Pero cuando a una universitaria atractiva la encuentran partida en dos en un lugar hasta entonces apacible como Washington Park, por lo general no hay espacio suficiente en los periódicos para albergar los montones de folios que se escriben sobre el caso. El de Theresa Lofton no fue un asesinato de poca monta. Fue un imán que atrajo a periodistas de todo el país. Theresa Lofton era la chica partida en dos. Eso es lo que tenía de fascinante. Y lo que atrajo a Denver, desde lugares como Nueva York, Chicago y Los Ángeles, a reporteros de televisión, de diarios y de revistas sensacionalistas. Durante una semana se instalaron en hoteles con buen servicio de habitaciones, vagaron por la ciudad y el campus de la Universidad de Denver, haciendo preguntas sin sentido y recibiendo respuestas del mismo calibre. Algunos se apostaron en la guardería en la que Lofton había trabajado a tiempo parcial o se llegaron hasta Butte, de donde ella procedía. Allá donde fueran llegaban a la misma conclusión: Theresa Lofton encajaba en el modelo más exclusivo de imagen mediática, era el prototipo de la chica americana.

El asesinato de Theresa Lofton se comparaba inevitablemente con el caso de la Dalia Negra de cincuenta años atrás en Los Ángeles. En ese caso, una muchacha no tan típicamente americana fue hallada en un solar cortada por la cintura. Un espacio sensacionalista de la televisión bautizó a Theresa Lofton como la Dalia Blanca, jugando con el hecho de que había sido hallada en un campo nevado junto al lago Grasmere de Denver.

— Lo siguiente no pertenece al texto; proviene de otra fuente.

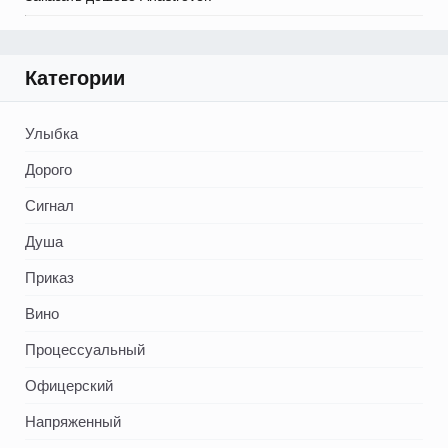
Категории
Улыбка
Дорого
Сигнал
Душа
Приказ
Вино
Процессуальный
Офицерский
Напряженный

Y así, la historia se alimentó a sí misma. Ardió como una tea durante al menos dos semanas. Pero no detuvieron a nadie, y hubo otros crímenes, otros fuegos con los que los medios nacionales pudieron calentarse. Las noticias de seguimiento del caso Lofton pasaron a las páginas interiores de los periódicos de Colorado. Se convirtieron en breves para las páginas de miscelánea. Y, finalmente, Theresa Lofton fue a parar al saco de los asesinatos de poca monta. Fue enterrada.

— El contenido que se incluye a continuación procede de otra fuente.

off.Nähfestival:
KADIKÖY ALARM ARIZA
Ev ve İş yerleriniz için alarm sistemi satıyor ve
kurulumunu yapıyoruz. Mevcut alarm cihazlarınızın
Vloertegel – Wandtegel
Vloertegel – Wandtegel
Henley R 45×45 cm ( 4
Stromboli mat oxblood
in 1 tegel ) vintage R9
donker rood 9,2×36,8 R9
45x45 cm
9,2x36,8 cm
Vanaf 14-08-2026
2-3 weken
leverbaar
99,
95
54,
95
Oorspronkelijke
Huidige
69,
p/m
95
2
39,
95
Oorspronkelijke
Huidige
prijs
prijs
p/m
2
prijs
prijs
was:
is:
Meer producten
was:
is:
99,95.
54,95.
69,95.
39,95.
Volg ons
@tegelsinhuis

Mientras tanto, la policía en general y mi hermano en particular permanecían virtualmente mudos, negándose siquiera a confirmar el detalle de que la víctima había aparecido cortada por la mitad. Esta información apareció por casualidad, procedente de un fotógrafo del Rocky llamado Iggy Gómez. Estaba en el parque haciendo fotos de la naturaleza -el tipo de fotografías que llenan las páginas en los días en que apenas hay noticias- cuando tropezó con la escena del crimen con ventaja sobre los demás periodistas y fotógrafos. Los polis habían establecido comunicación por mensajero con las oficinas del juez de instrucción y del forense en cuanto se enteraron de que el Rocky y el Post interferían sus frecuencias de radio. Gómez tomó fotos de dos camillas que transportaban dos bolsas para cadáveres. Llamó a la redacción y dijo que los polis estaban trabajando con dos bolsas y que, a juzgar por su tamaño, las víctimas probablemente serían niños.

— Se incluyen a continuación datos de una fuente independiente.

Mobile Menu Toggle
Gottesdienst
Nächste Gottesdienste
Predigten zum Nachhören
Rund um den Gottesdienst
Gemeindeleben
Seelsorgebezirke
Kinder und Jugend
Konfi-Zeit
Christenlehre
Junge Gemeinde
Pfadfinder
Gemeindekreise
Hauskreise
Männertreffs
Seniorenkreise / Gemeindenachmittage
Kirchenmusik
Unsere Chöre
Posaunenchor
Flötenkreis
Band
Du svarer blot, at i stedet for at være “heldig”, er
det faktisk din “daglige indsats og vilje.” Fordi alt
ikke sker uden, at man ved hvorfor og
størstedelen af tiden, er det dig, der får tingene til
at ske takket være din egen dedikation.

Más tarde, un reportero de sucesos del Rocky, Van Jackson, consiguió que una fuente de la oficina del juez de instrucción confirmase el tétrico detalle de que había ingresado en el depósito un cadáver partido en dos. A la mañana siguiente, el reportaje del Rocky dio la señal de alarma a los medios de comunicación de todo el país.